___ EXTRACTED DATA ___

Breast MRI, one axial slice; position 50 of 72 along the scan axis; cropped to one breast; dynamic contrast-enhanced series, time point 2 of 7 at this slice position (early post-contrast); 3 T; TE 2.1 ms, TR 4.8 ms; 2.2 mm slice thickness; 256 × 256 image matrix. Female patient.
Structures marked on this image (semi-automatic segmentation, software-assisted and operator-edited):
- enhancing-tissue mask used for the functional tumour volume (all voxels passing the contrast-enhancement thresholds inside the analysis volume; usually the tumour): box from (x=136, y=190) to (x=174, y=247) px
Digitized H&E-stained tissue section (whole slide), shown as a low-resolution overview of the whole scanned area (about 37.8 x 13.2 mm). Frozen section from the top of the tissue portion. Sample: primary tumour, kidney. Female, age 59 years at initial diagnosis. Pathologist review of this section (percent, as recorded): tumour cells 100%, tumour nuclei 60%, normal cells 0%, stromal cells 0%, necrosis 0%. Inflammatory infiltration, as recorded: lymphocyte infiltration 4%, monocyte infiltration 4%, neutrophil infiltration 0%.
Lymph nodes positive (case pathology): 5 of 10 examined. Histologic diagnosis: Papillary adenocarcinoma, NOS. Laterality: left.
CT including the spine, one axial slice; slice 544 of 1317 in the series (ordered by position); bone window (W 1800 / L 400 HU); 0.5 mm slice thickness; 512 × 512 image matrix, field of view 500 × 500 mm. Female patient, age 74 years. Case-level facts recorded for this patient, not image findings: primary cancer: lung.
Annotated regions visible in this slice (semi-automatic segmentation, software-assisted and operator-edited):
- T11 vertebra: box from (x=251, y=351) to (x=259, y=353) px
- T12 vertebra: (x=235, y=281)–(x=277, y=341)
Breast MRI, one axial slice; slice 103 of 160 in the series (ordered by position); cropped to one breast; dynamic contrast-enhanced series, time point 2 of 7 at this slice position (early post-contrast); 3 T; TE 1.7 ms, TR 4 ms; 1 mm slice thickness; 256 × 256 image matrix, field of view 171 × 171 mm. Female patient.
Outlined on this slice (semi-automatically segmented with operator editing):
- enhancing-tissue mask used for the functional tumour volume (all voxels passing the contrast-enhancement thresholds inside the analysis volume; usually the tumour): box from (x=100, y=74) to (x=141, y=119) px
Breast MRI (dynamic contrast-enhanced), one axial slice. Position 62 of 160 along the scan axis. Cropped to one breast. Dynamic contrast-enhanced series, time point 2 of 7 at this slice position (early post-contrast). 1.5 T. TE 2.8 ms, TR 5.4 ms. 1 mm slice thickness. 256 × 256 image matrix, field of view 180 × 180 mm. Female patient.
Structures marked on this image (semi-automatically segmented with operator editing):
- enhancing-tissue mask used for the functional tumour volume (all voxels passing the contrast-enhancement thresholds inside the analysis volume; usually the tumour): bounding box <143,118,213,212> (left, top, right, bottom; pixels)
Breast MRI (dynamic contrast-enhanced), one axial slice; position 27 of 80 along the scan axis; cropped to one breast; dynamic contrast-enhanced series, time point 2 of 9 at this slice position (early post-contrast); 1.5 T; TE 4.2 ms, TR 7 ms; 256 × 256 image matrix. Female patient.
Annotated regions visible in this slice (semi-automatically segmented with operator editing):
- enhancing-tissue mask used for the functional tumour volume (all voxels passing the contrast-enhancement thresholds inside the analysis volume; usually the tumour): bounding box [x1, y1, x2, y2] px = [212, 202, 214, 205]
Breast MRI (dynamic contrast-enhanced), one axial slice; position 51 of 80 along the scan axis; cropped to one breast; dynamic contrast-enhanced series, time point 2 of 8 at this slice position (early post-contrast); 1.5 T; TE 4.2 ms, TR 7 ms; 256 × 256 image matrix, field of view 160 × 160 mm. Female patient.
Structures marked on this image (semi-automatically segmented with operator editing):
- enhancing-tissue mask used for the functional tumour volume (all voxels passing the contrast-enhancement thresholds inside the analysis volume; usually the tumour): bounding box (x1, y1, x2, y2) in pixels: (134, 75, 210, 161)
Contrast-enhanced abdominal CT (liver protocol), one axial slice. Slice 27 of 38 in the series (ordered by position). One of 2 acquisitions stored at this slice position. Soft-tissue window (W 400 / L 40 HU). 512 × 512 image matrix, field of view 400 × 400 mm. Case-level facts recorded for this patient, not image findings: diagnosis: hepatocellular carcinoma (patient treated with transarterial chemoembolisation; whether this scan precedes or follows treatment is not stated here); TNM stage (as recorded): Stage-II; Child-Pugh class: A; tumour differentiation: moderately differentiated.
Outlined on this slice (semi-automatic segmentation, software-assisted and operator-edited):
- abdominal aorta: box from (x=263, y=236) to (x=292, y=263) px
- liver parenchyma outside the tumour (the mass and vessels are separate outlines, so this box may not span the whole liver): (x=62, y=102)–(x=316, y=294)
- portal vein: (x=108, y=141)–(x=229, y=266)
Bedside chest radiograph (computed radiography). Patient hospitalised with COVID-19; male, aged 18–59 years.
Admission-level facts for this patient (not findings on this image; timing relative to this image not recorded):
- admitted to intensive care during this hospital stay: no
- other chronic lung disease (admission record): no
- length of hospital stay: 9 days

___

All lines above holding the word "Outlined" make up the answer; copy each one.

Outlined on this slice (semi-automatically segmented with operator editing):
Outlined on this slice (semi-automatic segmentation, software-assisted and operator-edited):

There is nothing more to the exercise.